A whitelist specifies which Hive tables should be processed in Big Data Discovery, while a blacklist specifies which Hive tables should be ignored during data processing.
Both lists are optional when running the DP CLI. For example, if you manually run the DP CLI with the --table flag to process a specific table, you do not have to specify the lists.
Both default lists are essentially empty — they include commented out samples of regular expressions that you can use as patterns for your tables.
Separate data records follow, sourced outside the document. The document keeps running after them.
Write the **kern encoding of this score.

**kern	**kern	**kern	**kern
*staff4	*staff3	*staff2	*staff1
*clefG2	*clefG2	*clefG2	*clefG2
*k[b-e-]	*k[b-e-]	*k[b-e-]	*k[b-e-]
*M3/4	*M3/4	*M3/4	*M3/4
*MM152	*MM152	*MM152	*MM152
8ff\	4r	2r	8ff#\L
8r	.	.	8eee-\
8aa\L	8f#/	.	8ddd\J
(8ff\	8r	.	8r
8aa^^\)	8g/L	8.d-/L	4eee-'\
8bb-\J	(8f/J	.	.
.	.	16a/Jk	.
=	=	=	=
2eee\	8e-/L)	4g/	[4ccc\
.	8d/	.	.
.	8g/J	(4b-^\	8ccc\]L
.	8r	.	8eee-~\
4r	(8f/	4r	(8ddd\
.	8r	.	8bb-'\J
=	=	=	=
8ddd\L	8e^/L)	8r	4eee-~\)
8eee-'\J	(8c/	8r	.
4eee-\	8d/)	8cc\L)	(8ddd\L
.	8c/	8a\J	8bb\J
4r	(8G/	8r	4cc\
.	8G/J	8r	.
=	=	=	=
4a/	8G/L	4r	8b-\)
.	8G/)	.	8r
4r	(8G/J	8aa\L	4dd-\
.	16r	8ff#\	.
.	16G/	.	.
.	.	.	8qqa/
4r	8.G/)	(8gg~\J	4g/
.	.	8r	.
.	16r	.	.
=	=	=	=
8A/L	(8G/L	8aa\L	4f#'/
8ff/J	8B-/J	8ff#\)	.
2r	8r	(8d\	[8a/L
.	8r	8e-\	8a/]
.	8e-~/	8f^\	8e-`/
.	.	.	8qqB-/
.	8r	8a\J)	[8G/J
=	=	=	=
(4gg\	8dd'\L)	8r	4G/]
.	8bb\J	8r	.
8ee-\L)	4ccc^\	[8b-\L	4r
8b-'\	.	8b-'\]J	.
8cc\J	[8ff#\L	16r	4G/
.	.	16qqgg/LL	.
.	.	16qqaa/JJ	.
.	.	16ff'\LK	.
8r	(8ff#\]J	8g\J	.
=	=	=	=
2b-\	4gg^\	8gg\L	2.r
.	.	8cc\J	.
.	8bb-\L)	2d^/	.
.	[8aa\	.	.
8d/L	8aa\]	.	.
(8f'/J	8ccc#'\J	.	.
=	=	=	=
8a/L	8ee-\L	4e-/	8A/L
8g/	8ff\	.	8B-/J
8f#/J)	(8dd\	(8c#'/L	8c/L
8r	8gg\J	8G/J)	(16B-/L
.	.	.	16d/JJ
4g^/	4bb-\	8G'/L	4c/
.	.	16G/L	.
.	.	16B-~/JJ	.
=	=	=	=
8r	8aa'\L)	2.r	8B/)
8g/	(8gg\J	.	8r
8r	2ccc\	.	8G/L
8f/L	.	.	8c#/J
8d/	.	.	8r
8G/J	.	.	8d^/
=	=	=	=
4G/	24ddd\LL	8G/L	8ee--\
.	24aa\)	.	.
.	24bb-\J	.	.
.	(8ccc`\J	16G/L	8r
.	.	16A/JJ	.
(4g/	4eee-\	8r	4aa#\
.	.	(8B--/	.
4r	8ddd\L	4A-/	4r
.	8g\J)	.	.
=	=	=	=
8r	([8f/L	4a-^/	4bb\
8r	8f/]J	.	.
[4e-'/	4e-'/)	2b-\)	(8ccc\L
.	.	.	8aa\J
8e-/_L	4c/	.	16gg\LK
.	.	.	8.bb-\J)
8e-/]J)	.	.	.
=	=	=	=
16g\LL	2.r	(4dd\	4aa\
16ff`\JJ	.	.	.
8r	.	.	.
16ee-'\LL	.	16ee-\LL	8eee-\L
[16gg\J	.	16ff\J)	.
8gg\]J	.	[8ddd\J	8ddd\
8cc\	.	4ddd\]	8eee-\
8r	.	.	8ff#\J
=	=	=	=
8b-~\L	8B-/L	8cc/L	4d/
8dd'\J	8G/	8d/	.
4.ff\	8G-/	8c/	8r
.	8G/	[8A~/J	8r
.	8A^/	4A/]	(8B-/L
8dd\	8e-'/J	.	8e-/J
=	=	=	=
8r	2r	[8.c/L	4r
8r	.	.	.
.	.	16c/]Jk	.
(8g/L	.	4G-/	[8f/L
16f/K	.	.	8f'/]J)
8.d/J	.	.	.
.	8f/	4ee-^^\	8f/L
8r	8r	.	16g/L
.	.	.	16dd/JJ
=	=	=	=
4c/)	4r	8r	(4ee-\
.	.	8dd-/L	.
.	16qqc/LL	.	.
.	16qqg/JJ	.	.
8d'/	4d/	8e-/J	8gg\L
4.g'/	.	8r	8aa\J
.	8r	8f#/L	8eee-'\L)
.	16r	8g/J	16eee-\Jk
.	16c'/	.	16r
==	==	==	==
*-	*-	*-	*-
--whiteList cli_whitelist.txt
--blackList cli_blacklist.txt
The --whiteList and the --blackList flags take a corresponding text file as their argument. Each text file contains one or more regular expressions (regex). There should be one line per regex pattern in the file. The patterns are only used to match Hive table names (that is, the match is successful as long as there is one matched pattern found).
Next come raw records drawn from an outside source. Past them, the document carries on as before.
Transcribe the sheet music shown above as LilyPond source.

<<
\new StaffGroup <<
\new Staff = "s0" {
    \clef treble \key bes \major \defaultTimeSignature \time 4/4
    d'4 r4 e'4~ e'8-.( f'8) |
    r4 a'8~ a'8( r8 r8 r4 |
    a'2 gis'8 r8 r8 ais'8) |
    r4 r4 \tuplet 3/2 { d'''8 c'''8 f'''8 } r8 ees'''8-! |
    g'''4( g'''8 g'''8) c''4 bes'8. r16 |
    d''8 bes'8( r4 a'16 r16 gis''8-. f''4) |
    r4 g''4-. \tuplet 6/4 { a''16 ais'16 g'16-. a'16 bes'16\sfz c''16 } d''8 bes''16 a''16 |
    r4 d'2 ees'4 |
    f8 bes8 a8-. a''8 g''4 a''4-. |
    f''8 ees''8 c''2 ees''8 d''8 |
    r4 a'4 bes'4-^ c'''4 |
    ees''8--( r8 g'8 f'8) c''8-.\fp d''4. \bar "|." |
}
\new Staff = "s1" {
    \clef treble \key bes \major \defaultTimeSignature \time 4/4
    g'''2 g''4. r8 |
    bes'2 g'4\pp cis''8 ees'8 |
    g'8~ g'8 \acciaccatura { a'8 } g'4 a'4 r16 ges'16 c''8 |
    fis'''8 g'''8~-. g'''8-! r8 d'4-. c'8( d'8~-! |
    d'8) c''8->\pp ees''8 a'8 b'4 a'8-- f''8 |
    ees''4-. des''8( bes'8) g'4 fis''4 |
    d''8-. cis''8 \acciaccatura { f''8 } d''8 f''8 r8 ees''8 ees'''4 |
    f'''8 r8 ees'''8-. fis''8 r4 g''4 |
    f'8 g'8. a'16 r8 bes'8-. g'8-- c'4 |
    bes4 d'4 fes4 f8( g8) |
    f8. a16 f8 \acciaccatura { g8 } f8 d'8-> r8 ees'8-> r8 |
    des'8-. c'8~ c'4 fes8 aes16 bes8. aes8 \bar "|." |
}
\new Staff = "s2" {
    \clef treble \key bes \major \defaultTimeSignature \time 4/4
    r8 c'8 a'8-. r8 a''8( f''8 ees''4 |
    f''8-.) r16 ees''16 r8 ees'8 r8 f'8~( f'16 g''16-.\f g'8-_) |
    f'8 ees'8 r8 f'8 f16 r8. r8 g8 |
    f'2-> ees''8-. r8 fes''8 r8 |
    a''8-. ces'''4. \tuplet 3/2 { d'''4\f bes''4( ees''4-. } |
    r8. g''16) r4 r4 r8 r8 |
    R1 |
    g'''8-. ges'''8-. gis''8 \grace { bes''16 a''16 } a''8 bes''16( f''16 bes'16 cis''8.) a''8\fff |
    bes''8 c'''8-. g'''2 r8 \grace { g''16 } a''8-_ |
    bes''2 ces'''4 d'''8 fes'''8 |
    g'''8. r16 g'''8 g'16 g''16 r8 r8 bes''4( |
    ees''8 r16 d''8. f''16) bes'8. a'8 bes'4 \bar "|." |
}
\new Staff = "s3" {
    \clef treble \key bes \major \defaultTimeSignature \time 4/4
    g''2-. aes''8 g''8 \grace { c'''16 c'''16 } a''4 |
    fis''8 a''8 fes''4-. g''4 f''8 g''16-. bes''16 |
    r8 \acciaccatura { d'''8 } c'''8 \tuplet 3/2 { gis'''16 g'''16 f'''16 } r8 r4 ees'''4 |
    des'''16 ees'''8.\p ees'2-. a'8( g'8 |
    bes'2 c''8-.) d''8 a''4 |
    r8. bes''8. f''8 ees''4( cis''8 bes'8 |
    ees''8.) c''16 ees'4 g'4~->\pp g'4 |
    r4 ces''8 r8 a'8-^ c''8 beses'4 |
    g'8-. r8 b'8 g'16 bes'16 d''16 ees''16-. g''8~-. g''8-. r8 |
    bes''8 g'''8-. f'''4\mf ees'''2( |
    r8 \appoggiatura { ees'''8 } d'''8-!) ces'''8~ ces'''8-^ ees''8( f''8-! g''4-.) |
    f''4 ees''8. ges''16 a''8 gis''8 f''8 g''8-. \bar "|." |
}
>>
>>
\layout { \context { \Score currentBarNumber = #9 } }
The default whitelist and blacklist contain commented out sample regular expressions that you can use as patterns for your tables. This means that the lists are essentially empty. You must edit the whitelist file to include at least one regular expression that specifies the tables to be ingested. Similarly, to exclude any tables, edit the blacklist.
^bdd.*
To summarize, the whitelist is parsed first, which generates a list of Hive tables to process, and the blacklist is parsed second, which generates a list of skipped Hive table names. Typically, the names from the blacklist names modify those generated by the whitelist. If the same name appears in both lists, then that table is not processed, that is, the blacklist can, in effect, "remove" names from the whitelist.
^.*_bdd$
claims_bdd
When you run the DP CLI with both the --whiteList and --blackList flags, all the *_bdd tables will be processed except for the claims_bdd table.